Coursera’s New Strategy Takes Inspiration From Netflix—and LinkedIn

Digital Learning

Coursera’s New Strategy Takes Inspiration From Netflix—and LinkedIn

By Jeffrey R. Young and Sydney Johnson     Jan 27, 2017

Coursera’s New Strategy Takes Inspiration From Netflix—and LinkedIn

Coursera is quietly testing elements of a new strategy, with the goal of moving from a platform for courses to a broader career-building service.

It’s part of a continued evolution of MOOCs, or Massive Open Online Courses. Two Stanford University professors founded Coursera about five years ago, amid a wave of hype that free online courses could one day replace residential undergraduate colleges. That never happened, and since then companies like Coursera have been trying to find their niche—and a sustainable business model.

In its original form, Coursera felt like a course directory that connected students to offerings arranged by subject area. But the company recently added a feature that asks users: “What’s your main goal?” and presents a menu of options including “advance my career,” “start a new career,” or “learn for fun.” Tom Willerer, chief product officer, said the goal is to point to not just skills-based courses, but to offerings that emphasize soft skills as well.

“Now our job switches from, ‘Here are discrete chunks of content,’ to ‘You have a lot of goals in your career: technical skills, leadership skills, business strategy,” he says. “So the learning needs are much, much broader and deep.”

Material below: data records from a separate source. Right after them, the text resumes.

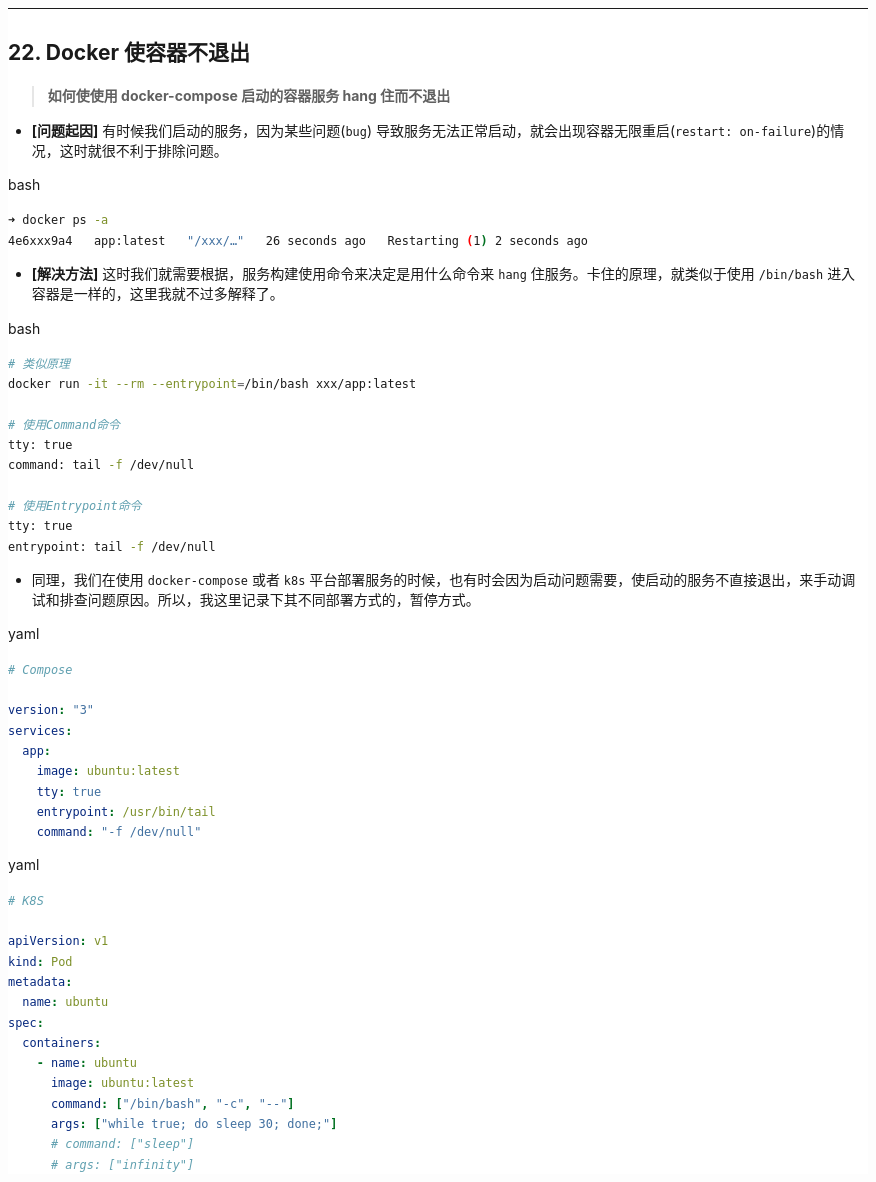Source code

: ------

## 22. Docker 使容器不退出

> **如何使使用 docker-compose 启动的容器服务 hang 住而不退出**

- **[问题起因]** 有时候我们启动的服务，因为某些问题(`bug`)
  导致服务无法正常启动，就会出现容器无限重启(`restart: on-failure`)的情况，这时就很不利于排除问题。

bash

```bash
➜ docker ps -a
4e6xxx9a4   app:latest   "/xxx/…"   26 seconds ago   Restarting (1) 2 seconds ago
```

- **[解决方法]** 这时我们就需要根据，服务构建使用命令来决定是用什么命令来 `hang`
  住服务。卡住的原理，就类似于使用 `/bin/bash` 进入容器是一样的，这里我就不过多解释了。

bash

```bash
# 类似原理
docker run -it --rm --entrypoint=/bin/bash xxx/app:latest

# 使用Command命令
tty: true
command: tail -f /dev/null

# 使用Entrypoint命令
tty: true
entrypoint: tail -f /dev/null
```

- 同理，我们在使用 `docker-compose` 或者 `k8s` 平台部署服务的时候，也有时会因为启动问题需要，使启动的服务不直接退出，来手动调试和排查问题原因。所以，我这里记录下其不同部署方式的，暂停方式。

yaml

```yaml
# Compose

version: "3"
services:
  app:
    image: ubuntu:latest
    tty: true
    entrypoint: /usr/bin/tail
    command: "-f /dev/null"
```

yaml

```yaml
# K8S

apiVersion: v1
kind: Pod
metadata:
  name: ubuntu
spec:
  containers:
    - name: ubuntu
      image: ubuntu:latest
      command: ["/bin/bash", "-c", "--"]
      args: ["while true; do sleep 30; done;"]
      # command: ["sleep"]
      # args: ["infinity"]
```
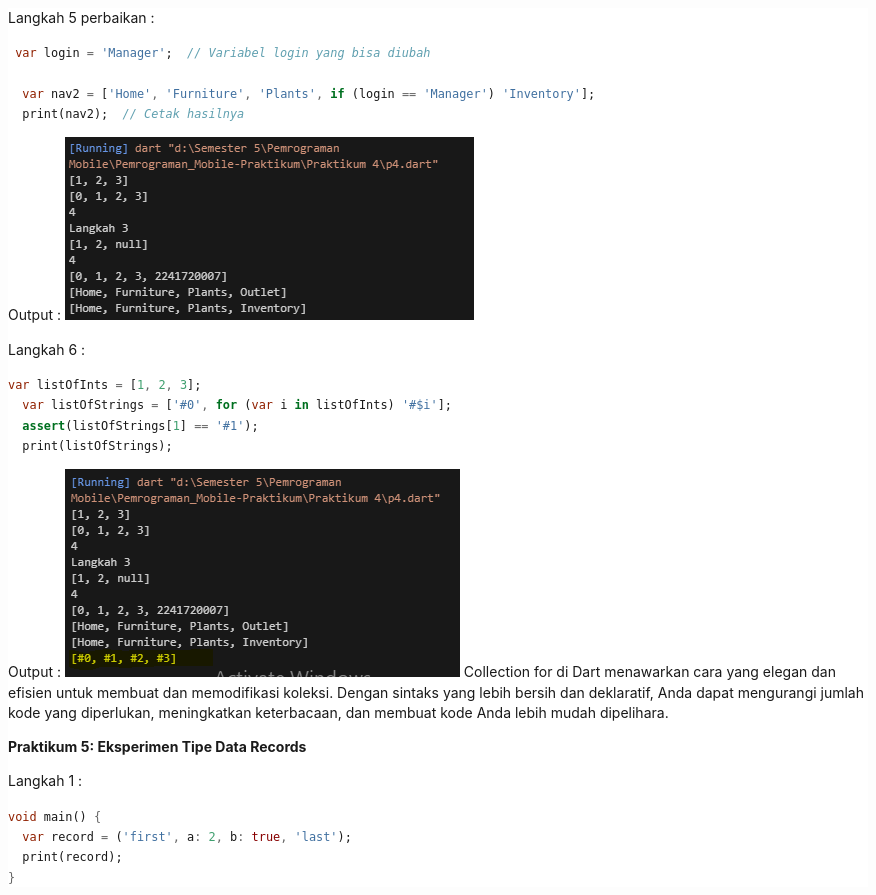 Langkah 5 perbaikan :

```dart
 var login = 'Manager';  // Variabel login yang bisa diubah

  var nav2 = ['Home', 'Furniture', 'Plants', if (login == 'Manager') 'Inventory'];
  print(nav2);  // Cetak hasilnya
```

Output :
<img src="p4_langkah5.png">

Langkah 6 :

```dart
var listOfInts = [1, 2, 3];
  var listOfStrings = ['#0', for (var i in listOfInts) '#$i'];
  assert(listOfStrings[1] == '#1');
  print(listOfStrings);
```

Output :
<img src="p4_langkah6.png">
Collection for di Dart menawarkan cara yang elegan dan efisien untuk membuat dan memodifikasi koleksi. Dengan sintaks yang lebih bersih dan deklaratif, Anda dapat mengurangi jumlah kode yang diperlukan, meningkatkan keterbacaan, dan membuat kode Anda lebih mudah dipelihara.

**Praktikum 5: Eksperimen Tipe Data Records**

Langkah 1 :

```dart
void main() {
  var record = ('first', a: 2, b: true, 'last');
  print(record);
}
```
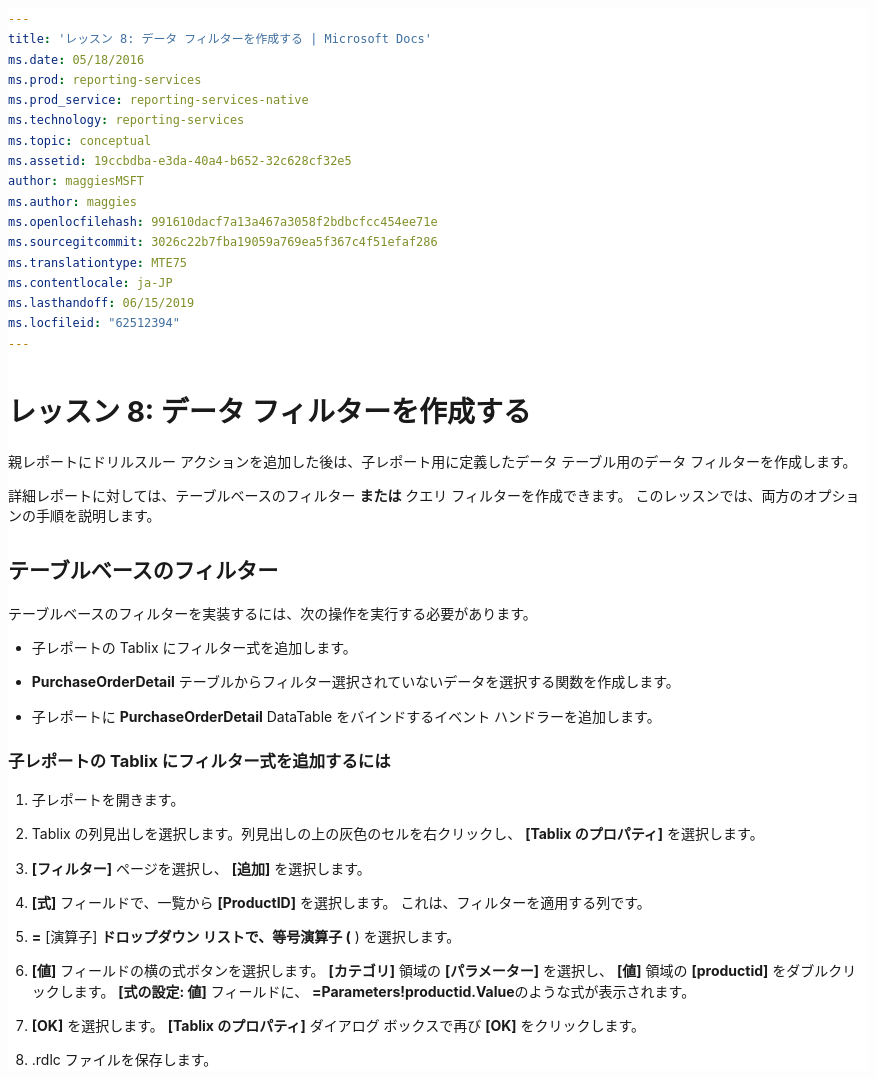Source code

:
 ```yaml
---
title: 'レッスン 8: データ フィルターを作成する | Microsoft Docs'
ms.date: 05/18/2016
ms.prod: reporting-services
ms.prod_service: reporting-services-native
ms.technology: reporting-services
ms.topic: conceptual
ms.assetid: 19ccbdba-e3da-40a4-b652-32c628cf32e5
author: maggiesMSFT
ms.author: maggies
ms.openlocfilehash: 991610dacf7a13a467a3058f2bdbcfcc454ee71e
ms.sourcegitcommit: 3026c22b7fba19059a769ea5f367c4f51efaf286
ms.translationtype: MTE75
ms.contentlocale: ja-JP
ms.lasthandoff: 06/15/2019
ms.locfileid: "62512394"
---
```

# <a name="lesson-8-create-a-data-filter"></a>レッスン 8: データ フィルターを作成する
親レポートにドリルスルー アクションを追加した後は、子レポート用に定義したデータ テーブル用のデータ フィルターを作成します。  
  
詳細レポートに対しては、テーブルベースのフィルター **または** クエリ フィルターを作成できます。 このレッスンでは、両方のオプションの手順を説明します。  
  
## <a name="table-based-filter"></a>テーブルベースのフィルター  
テーブルベースのフィルターを実装するには、次の操作を実行する必要があります。  
  
-   子レポートの Tablix にフィルター式を追加します。  
  
-   **PurchaseOrderDetail** テーブルからフィルター選択されていないデータを選択する関数を作成します。  
  
-   子レポートに **PurchaseOrderDetail** DataTable をバインドするイベント ハンドラーを追加します。  
  
### <a name="to-add-a-filter-expression-to-the-tablix-in-the-child-report"></a>子レポートの Tablix にフィルター式を追加するには  
  
1.  子レポートを開きます。  
  
2.  Tablix の列見出しを選択します。列見出しの上の灰色のセルを右クリックし、 **[Tablix のプロパティ]** を選択します。  
  
3.  **[フィルター]** ページを選択し、 **[追加]** を選択します。  
  
4.  **[式]** フィールドで、一覧から **[ProductID]** を選択します。 これは、フィルターを適用する列です。  
  
5.  **=** [演算子] **ドロップダウン リストで、等号演算子 (** ) を選択します。  
  
6.  **[値]** フィールドの横の式ボタンを選択します。 **[カテゴリ]** 領域の **[パラメーター]** を選択し、 **[値]** 領域の **[productid]** をダブルクリックします。 **[式の設定: 値]** フィールドに、 **=Parameters!productid.Value**のような式が表示されます。  
  
7.  **[OK]** を選択します。 **[Tablix のプロパティ]** ダイアログ ボックスで再び **[OK]** をクリックします。  
  
8.  .rdlc ファイルを保存します。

In some ways, Coursera is shifting attention away from the brand-name colleges that provide its courses to Coursera itself as the primary brand. And it signals that the company has now assembled a pretty full slate of offerings. “We are a comprehensive higher-education provider,” says Nikhil Sinha, Coursera’s chief business officer, noting that it offers individual courses, bundles of courses called Specializations that are essentially partial graduate degrees, and even full online master’s degrees.

The groundwork for the change was set when the company started adding subscription options in October. Most of its Specializations—those tiny Master’s degrees offered by Coursera—can now be taken for $39 to $89 per month, rather than a flat rate of $300 to $500. That strategy borrows a page from Netflix, with its all-you-can-binge subscription service, where Willerer worked before joining Coursera. (He led the effort to let users create multiple profiles on their Netflix accounts). Since adding subscriptions, Sinha says, the number of users completing specializations has doubled—as learners rush to finish courses to save money, they also appear to meet their goals more often.

Students can still see most of the course material offered through Coursera for free, but the fees are required for so-called “verified certificates” that students can show to potential employers.

Coursera and Chill?

The goal of the new approach, it seems, is to try to convince students to continue paying for a subscription past the completion of a single specialization. The question is whether the company can entice professionals to think of career development the way fitness buffs think of gym memberships. Or perhaps Coursera’s leaders hope students will curl up with courses the way Netflix subscribers do with shows and movies—though it may be a stretch to imagine “Coursera and chill” entering the lexicon.

Some professors bristle at Coursera’s “packaging” of courses into “products” to be sold. They argue that meaningful education cannot be delivered at massive scale.

But Sinha argues that the demand for higher education is so large that a variety of options will be needed to fill the gaps. Serving the 300 million people expected to enter higher education in the next year with classroom sizes found in typical college seminars, he adds, is simply “not possible.” But rather than trying to bypass traditional higher-ed instruction, the company is actively seeking it—and taking another lesson from Netflix in the process.

“Netflix took a different approach by combining the best of Hollywood with the best of the Silicon Valley,” says Willerer. “We need the expertise of lifelong educators. It’s that marriage of the best of Silicon Valley tech companies with the best of academia that will put us in a different league.”

Sinha also suggests that not all instruction methods at traditional colleges are ideal. “I taught intro to communication at the University of Texas,” Sinha says. “There were 500 students in the class. I didn’t even know their names—though the TAs might have.”

Coursera officials would not elaborate on the new career-service features they plan to add, except to say they will include “diagnostics and assessments and matching,” and that they plan to unveil more of them in September.